“Aku akan melakukan apapun untuk itu! Ingat itu!”
Sebuah pesan pesan dari secarik kertas bekas bungkus rokok. Aku hanya tersenyum. Lalu ku bisikkan pada angin yang lewat sebuah kalimat,
“Kau mengancamku? Tak apa, itu tandanya engkau menabuh orchestra kurusetra.”
*******
Aku sebenarnya tidak begitu kenal dirinya. Dan aku yakin dirinya juga tidak mengenalku. Sangat tidak kenal denganku. Karena aku dan dia hanya bersua berbicara dua kali. Selebihnya hanyalah mendengar kabar kabar dari berbagai macam burung. Meskipun sama sama sering mengunjungi padang Kurusetra ini. Tapi padang ini terlalu luas untuk bisa mempertemukan aku dan mengakrabkan aku dan dia.
Kesan pertama saat ku bertemu, Durganini adalah sosok yang fight. Perempuan berbibir ranum itu yang kata orang sering menyanyikan syair-syair cinta. Tapi entah kenapa, dia seperti memendam sesuatu padaku. Yah, mungkin karena aku berasal dari kasta rendah. Meskipun sebenarnya hidup itu tidak ada kasta, tetapi di hati sebagian orang, kasta adalah mutlak ada, hanya saja berbeda kata.

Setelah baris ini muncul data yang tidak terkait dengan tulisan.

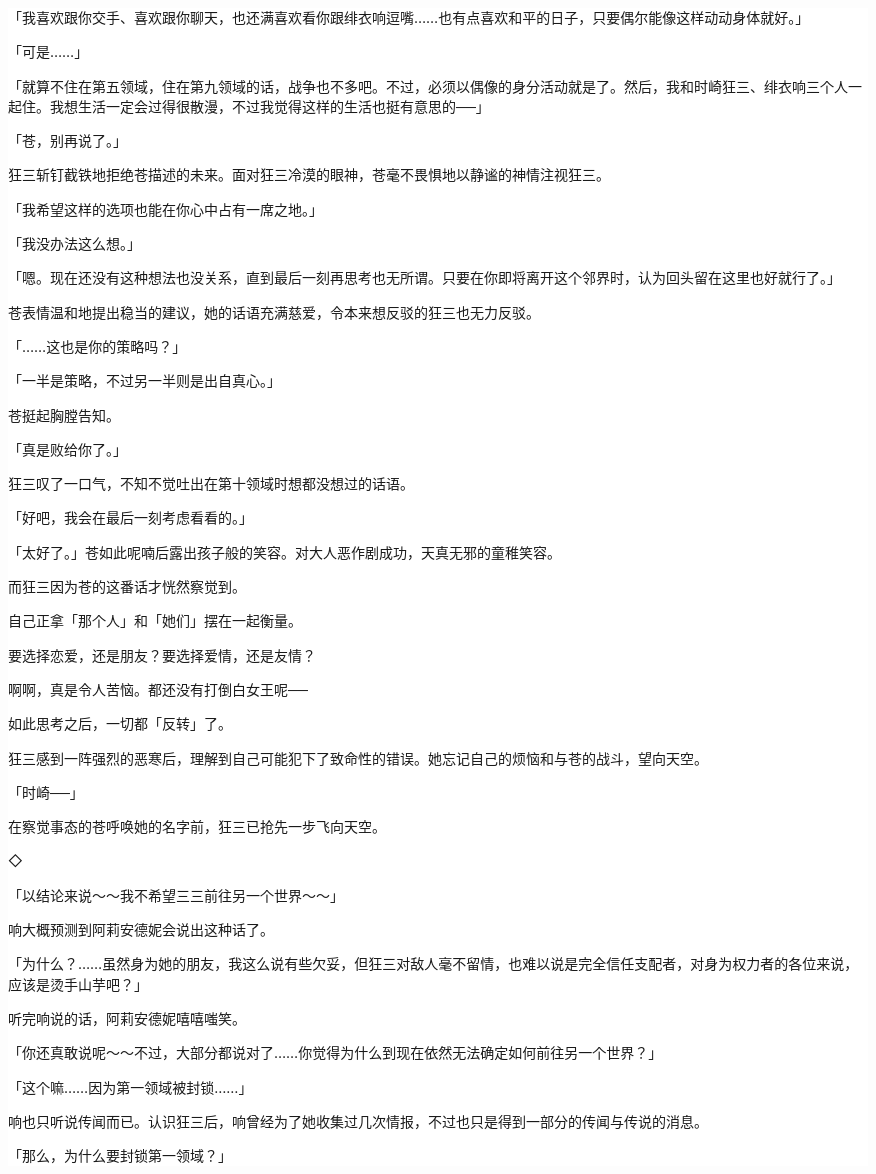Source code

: 「我喜欢跟你交手、喜欢跟你聊天，也还满喜欢看你跟绯衣响逗嘴……也有点喜欢和平的日子，只要偶尔能像这样动动身体就好。」

「可是……」

「就算不住在第五领域，住在第九领域的话，战争也不多吧。不过，必须以偶像的身分活动就是了。然后，我和时崎狂三、绯衣响三个人一起住。我想生活一定会过得很散漫，不过我觉得这样的生活也挺有意思的──」

「苍，别再说了。」

狂三斩钉截铁地拒绝苍描述的未来。面对狂三冷漠的眼神，苍毫不畏惧地以静谧的神情注视狂三。

「我希望这样的选项也能在你心中占有一席之地。」

「我没办法这么想。」

「嗯。现在还没有这种想法也没关系，直到最后一刻再思考也无所谓。只要在你即将离开这个邻界时，认为回头留在这里也好就行了。」

苍表情温和地提出稳当的建议，她的话语充满慈爱，令本来想反驳的狂三也无力反驳。

「……这也是你的策略吗？」

「一半是策略，不过另一半则是出自真心。」

苍挺起胸膛告知。

「真是败给你了。」

狂三叹了一口气，不知不觉吐出在第十领域时想都没想过的话语。

「好吧，我会在最后一刻考虑看看的。」

「太好了。」苍如此呢喃后露出孩子般的笑容。对大人恶作剧成功，天真无邪的童稚笑容。

而狂三因为苍的这番话才恍然察觉到。

自己正拿「那个人」和「她们」摆在一起衡量。

要选择恋爱，还是朋友？要选择爱情，还是友情？

啊啊，真是令人苦恼。都还没有打倒白女王呢──

如此思考之后，一切都「反转」了。

狂三感到一阵强烈的恶寒后，理解到自己可能犯下了致命性的错误。她忘记自己的烦恼和与苍的战斗，望向天空。

「时崎──」

在察觉事态的苍呼唤她的名字前，狂三已抢先一步飞向天空。

◇

「以结论来说～～我不希望三三前往另一个世界～～」

响大概预测到阿莉安德妮会说出这种话了。

「为什么？……虽然身为她的朋友，我这么说有些欠妥，但狂三对敌人毫不留情，也难以说是完全信任支配者，对身为权力者的各位来说，应该是烫手山芋吧？」

听完响说的话，阿莉安德妮嘻嘻嗤笑。

「你还真敢说呢～～不过，大部分都说对了……你觉得为什么到现在依然无法确定如何前往另一个世界？」

「这个嘛……因为第一领域被封锁……」

响也只听说传闻而已。认识狂三后，响曾经为了她收集过几次情报，不过也只是得到一部分的传闻与传说的消息。

「那么，为什么要封锁第一领域？」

Seperti biasa, aku duduk di pojok padang Kurusetra. Menikmati cakrawala sore sambil sesekali menulis tentang keindahan dunia. Juga menyapa orang yang berlalu-lalang di depanku. Hari hari yang biasanya tenang, setenang surya yang menapaki langit untuk memandangi semesta. Tapi hari ini sudah dirusak oleh pesan Durganini. Ahh, siapakah dia? Rasanya tidak pernah aku mencampuri urusan orang lain. Tapi orang ini..Durganini begitu lancang menyampaikan ancaman sekaligus tantangan.
“Aku akan melakukan apapun untuk itu! Ingat itu!”
Sebuah pesan pesan dari secarik kertas bekas bungkus rokok. Aku hanya tersenyum. Lalu ku bisikkan pada angin yang lewat sebuah kalimat,
“Kau mengancamku? Tak apa, itu tandanya engkau menabuh orchestra kurusetra.” Batinku menerima tantangan.
Saat malam tiba, aku segera diam dalam semedi, Akupun merapal aji “Jiwa Sulaya” untuk menemui jiwa Durganini yang ternyata sedang terbahak bahak dalam sebuah mimpinya.